The number of generated combinations is fixed at 9, so the cross join and left join operations are constant time relative to input size.
Test Cases
# Example case from the problem statement
# Validates normal counting behavior
assert True
# Empty table
# Should still produce all 9 combinations with count 0
assert True
# Only one platform appears
# Missing platforms must still exist in output
assert True
# Only one experiment category appears
# Missing categories must still exist
assert True
# All experiments belong to same pair
# One pair gets count > 0, others remain 0
assert True
# Multiple rows for same combination
# Counts must aggregate correctly
assert True
# Every combination appears exactly once
# No missing or duplicated rows
assert True
Since this is a database problem, traditional executable assert-based tests are not directly applicable in the same way as algorithmic coding problems.
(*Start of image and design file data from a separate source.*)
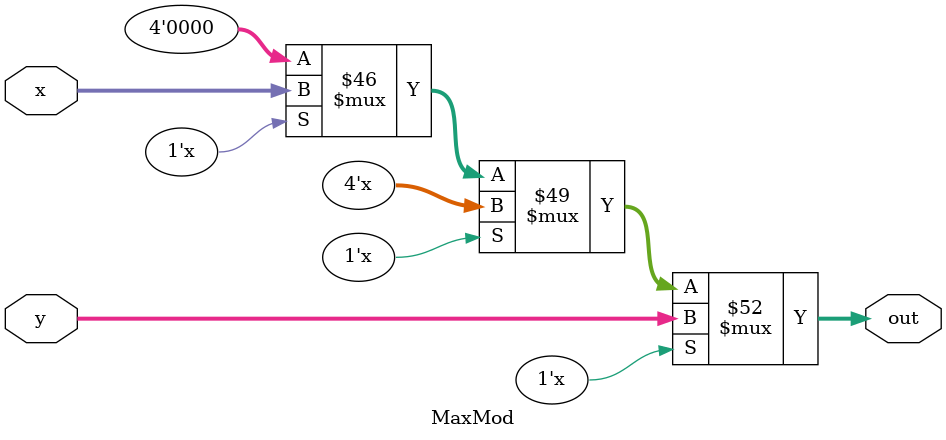
<source format=v>


module Equalmod(
	input [3:0] x,
	input [3:0] y,
	//output [3:0] out
	output out
	);
	
	reg equal;
	
	always @(x | y)
	begin
		if (x==y)
		begin
			equal =1;
		end
		else 
		begin
			equal =0;
		end
	end
	//assign out[0]=equal;
	assign out = equal;
endmodule 



module GreaterMod(
	input [3:0] x,
	input [3:0] y,
	output [3:0] out
	);
	
	reg equal;
	always @(x or y)
	begin
		if (x>y)
		begin
			equal = 1;
		end
		else 
		begin
			equal = 0;
		end
	end
	assign out[0]=equal;
endmodule 

module LessThanMod(
	input [3:0] x,
	input [3:0] y,
	output [3:0] out
	);
	
	reg equal;
	always @(x | y)
	begin
		if (x<y)
		begin
			equal =1;
		end
		else 
		begin
			equal =0;
		end
	end
	assign out[0]=equal;
endmodule 



module MaxMod(
	input [3:0] x,
	input [3:0] y,
	output reg [3:0] out
	//output out
	);
	//reg [3:0] truth;
	reg truth;
	//wire [3:0] equal;
	//reg [3:0] equal;
	reg equal;
	
	always @(*)
	begin
		case(x)
//			4'b0000 : assign truth = y[3] | y[2] | y[1] | y[0];
//			4'b0001 : assign truth = y[3] | y[2] | y[1];
//			4'b0010 : assign truth = y[3] | y[2] | (y[1]&y[0]);
//			4'b0011 : assign truth = y[3] | y[2];
//			4'b0100 : assign truth = y[3] | (y[2]&y[1]) | (y[2]&y[0]);
//			4'b0101 : assign truth = y[3] | (y[2]&y[1]);
//			4'b0110 : assign truth = y[3] | (y[2]&y[1]&y[0]);
//			4'b0111 : assign truth = y[3];
//			4'b1000 : assign truth = (y[3] & y[2]) | (y[3]&y[1]) | (y[3]&y[0]);
//			4'b1001 : assign truth = (y[3] & y[2]) | (y[3]&y[1]);
//			4'b1010 : assign truth = (y[3] & y[2]) | (y[3]&y[1]&y[0]);
//			4'b1011 : assign truth = (y[3] & y[2]);
//			4'b1100 : assign truth = (y[3] & y[2] & y[0]) | (y[3]&y[2]&y[1]);
//			4'b1101 : assign truth = (y[3] & y[2] & y[1]);
//			4'b1110 : assign truth = (y[3] & y[2] & y[1] & y[0]);
//			4'b1111 : assign truth = 0;


			4'b0000 : truth <= y[3] | y[2] | y[1] | y[0];
			4'b0001 : truth <= y[3] | y[2] | y[1];
			4'b0010 : truth <= y[3] | y[2] | (y[1]&y[0]);
			4'b0011 : truth <= y[3] | y[2];
			4'b0100 : truth <= y[3] | (y[2]&y[1]) | (y[2]&y[0]);
			4'b0101 : truth <= y[3] | (y[2]&y[1]);
			4'b0110 : truth <= y[3] | (y[2]&y[1]&y[0]);
			4'b0111 : truth <= y[3];
			4'b1000 : truth <= (y[3] & y[2]) | (y[3]&y[1]) | (y[3]&y[0]);
			4'b1001 : truth <= (y[3] & y[2]) | (y[3]&y[1]);
			4'b1010 : truth <= (y[3] & y[2]) | (y[3]&y[1]&y[0]);
			4'b1011 : truth <= (y[3] & y[2]);
			4'b1100 : truth <= (y[3] & y[2] & y[0]) | (y[3]&y[2]&y[1]);
			4'b1101 : truth <= (y[3] & y[2] & y[1]);
			4'b1110 : truth <= (y[3] & y[2] & y[1] & y[0]);
			4'b1111 : truth <= 0;
		endcase
	//end 
	
	//Equal (x,y, equal);
		
//	if(equal == 1)
//		begin
//			//assign out[0]=0;
//			//assign out = 0;
//			out = 4'b0000;
//		end	
//	else if (truth == 1)
//		begin
//			assign out = y;
//		end	
//	else
//		begin
//			assign out = x;
//		end
//	end
	
	if(truth == 1)
		begin 
			out = y;
		end
	else if(truth == 0)
		begin
			out = x;
		end
	else
		begin 
			out = 0;
		end 
end
endmodule 

</source>
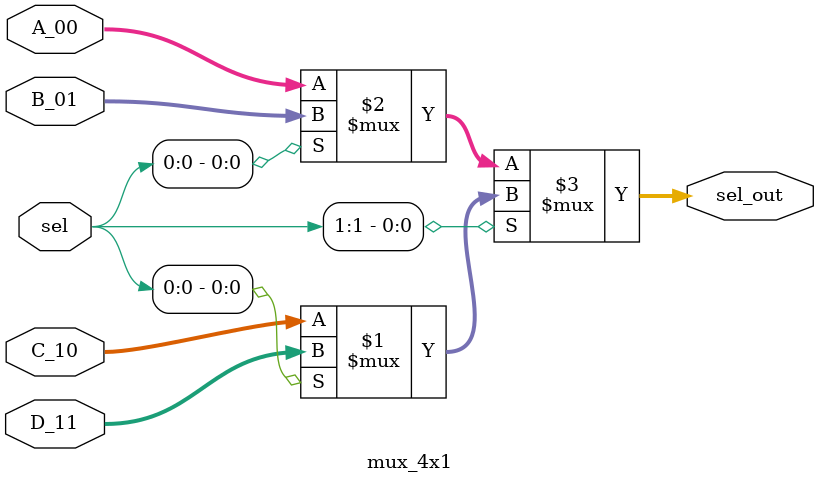
<source format=v>

/* 
    RiscV32I Single Cycle Processor 
    Copyright (C) 2023 Ahmed Waseem, Ahmed ElBarbary

    This program is free software; you can redistribute it and/or modify
    it under the terms of the GNU General Public License as published by
    the Free Software Foundation; either version 2 of the License, or
    (at your option) any later version.

    This program is distributed in the hope that it will be useful,
    but WITHOUT ANY WARRANTY; without even the implied warranty of
    MERCHANTABILITY or FITNESS FOR A PARTICULAR PURPOSE.  See the
    GNU General Public License for more details.

    You should have received a copy of the GNU General Public License along
    with this program; if not, write to the Free Software Foundation, Inc.,
    51 Franklin Street, Fifth Floor, Boston, MA 02110-1301 USA.

*/ 

`timescale 1ns/10ps
module mux_4x1 #(parameter N = 32)(  input   [N-1:0] A_00, B_01, C_10, D_11,  
                                input   [1:0]   sel,
                                output  [N-1:0] sel_out
                                );


// ### Please start your Verilog code here ### 

assign sel_out = sel[1]   ? (sel[0] ? D_11 : C_10) : 
                            (sel[0] ? B_01 : A_00) ;


endmodule

</source>
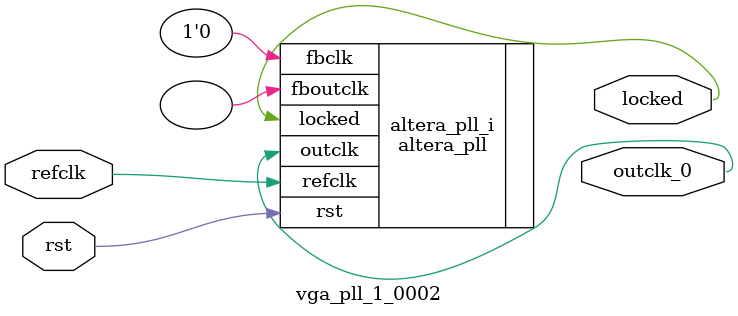
<source format=v>
`timescale 1ns/10ps
module  vga_pll_1_0002(

	// interface 'refclk'
	input wire refclk,

	// interface 'reset'
	input wire rst,

	// interface 'outclk0'
	output wire outclk_0,

	// interface 'locked'
	output wire locked
);

	altera_pll #(
		.fractional_vco_multiplier("false"),
		.reference_clock_frequency("50.0 MHz"),
		.operation_mode("direct"),
		.number_of_clocks(1),
		.output_clock_frequency0("1.171875 MHz"),
		.phase_shift0("0 ps"),
		.duty_cycle0(50),
		.output_clock_frequency1("0 MHz"),
		.phase_shift1("0 ps"),
		.duty_cycle1(50),
		.output_clock_frequency2("0 MHz"),
		.phase_shift2("0 ps"),
		.duty_cycle2(50),
		.output_clock_frequency3("0 MHz"),
		.phase_shift3("0 ps"),
		.duty_cycle3(50),
		.output_clock_frequency4("0 MHz"),
		.phase_shift4("0 ps"),
		.duty_cycle4(50),
		.output_clock_frequency5("0 MHz"),
		.phase_shift5("0 ps"),
		.duty_cycle5(50),
		.output_clock_frequency6("0 MHz"),
		.phase_shift6("0 ps"),
		.duty_cycle6(50),
		.output_clock_frequency7("0 MHz"),
		.phase_shift7("0 ps"),
		.duty_cycle7(50),
		.output_clock_frequency8("0 MHz"),
		.phase_shift8("0 ps"),
		.duty_cycle8(50),
		.output_clock_frequency9("0 MHz"),
		.phase_shift9("0 ps"),
		.duty_cycle9(50),
		.output_clock_frequency10("0 MHz"),
		.phase_shift10("0 ps"),
		.duty_cycle10(50),
		.output_clock_frequency11("0 MHz"),
		.phase_shift11("0 ps"),
		.duty_cycle11(50),
		.output_clock_frequency12("0 MHz"),
		.phase_shift12("0 ps"),
		.duty_cycle12(50),
		.output_clock_frequency13("0 MHz"),
		.phase_shift13("0 ps"),
		.duty_cycle13(50),
		.output_clock_frequency14("0 MHz"),
		.phase_shift14("0 ps"),
		.duty_cycle14(50),
		.output_clock_frequency15("0 MHz"),
		.phase_shift15("0 ps"),
		.duty_cycle15(50),
		.output_clock_frequency16("0 MHz"),
		.phase_shift16("0 ps"),
		.duty_cycle16(50),
		.output_clock_frequency17("0 MHz"),
		.phase_shift17("0 ps"),
		.duty_cycle17(50),
		.pll_type("General"),
		.pll_subtype("General")
	) altera_pll_i (
		.rst	(rst),
		.outclk	({outclk_0}),
		.locked	(locked),
		.fboutclk	( ),
		.fbclk	(1'b0),
		.refclk	(refclk)
	);
endmodule


</source>
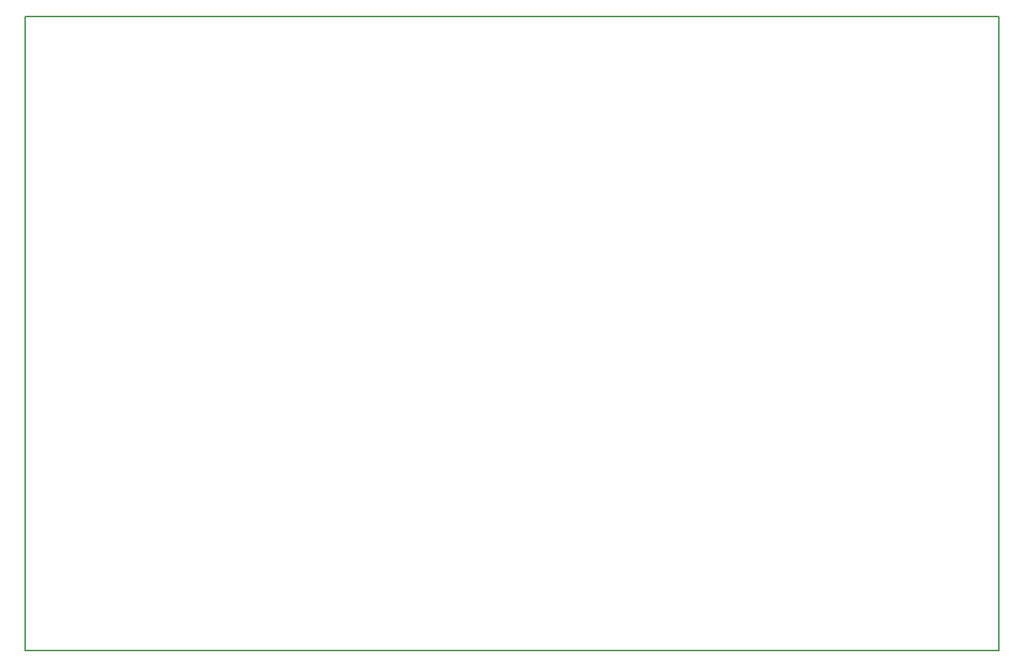
<source format=gm1>
G04 MADE WITH FRITZING*
G04 WWW.FRITZING.ORG*
G04 DOUBLE SIDED*
G04 HOLES PLATED*
G04 CONTOUR ON CENTER OF CONTOUR VECTOR*
%ASAXBY*%
%FSLAX23Y23*%
%MOIN*%
%OFA0B0*%
%SFA1.0B1.0*%
%ADD10R,4.527560X2.952760*%
%ADD11C,0.008000*%
%ADD10C,0.008*%
%LNCONTOUR*%
G90*
G70*
G54D10*
G54D11*
X11Y2941D02*
X4531Y2941D01*
X4531Y-3D01*
X11Y-3D01*
X11Y2941D01*
D02*
G04 End of contour*
M02*
</source>
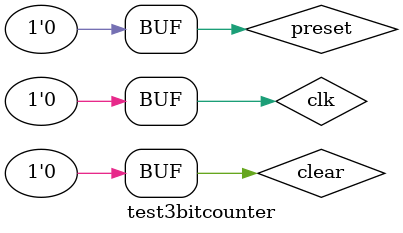
<source format=sv>
`timescale 1ns / 1ps


module test3bitcounter();
    logic clk;
    logic clear;
    logic preset;
    logic [2:0] counter;
    
    ThreeBitGrayCounter dut(clk, clear, preset, counter);
    
    initial begin
       preset <= 0;
       clear <= 1;
       #40;
       preset <= 1;
       clear <= 0;
       #40;
       preset <= 0;
    end
    
    always begin
       clk = 1; #5;
       clk = 0; #5;
    end
endmodule
</source>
Testing is typically performed by executing the SQL query against sample tables.
Test Summary
| Test | Why |
|---|---|
| Sample input | Verifies standard functionality |
| Empty table | Ensures zero-count rows are preserved |
| Single platform only | Confirms missing platforms still appear |
| Single experiment type only | Confirms missing categories still appear |
| Repeated identical pairs | Verifies aggregation correctness |
| All combinations present | Ensures no rows are lost |
| Sparse dataset | Validates LEFT JOIN behavior |
Edge Cases
Empty Experiments Table
A very common mistake is assuming the table always contains rows. If the table is empty, a normal GROUP BY query returns no rows at all.
Our implementation handles this correctly because the cross join independently generates all 9 combinations first. Since the left join finds no matches, every count becomes NULL, and COALESCE converts them to 0.
Missing Platform Categories
Suppose the table only contains Web experiments.
A naive aggregation would only produce rows for Web, completely omitting Android and IOS.
Our solution avoids this issue because the platform list is manually defined and always included in the cross join.
Missing Experiment Categories
Suppose no Sports experiments exist.
A simple GROUP BY query would never produce a Sports row.
The explicit experiment category table ensures that every experiment type appears in the output, even when its count is zero.
Duplicate Experiment Rows
Multiple rows may belong to the same (platform, experiment_name) pair.
The COUNT(*) aggregation correctly counts all matching rows, ensuring accurate totals regardless of duplication frequency.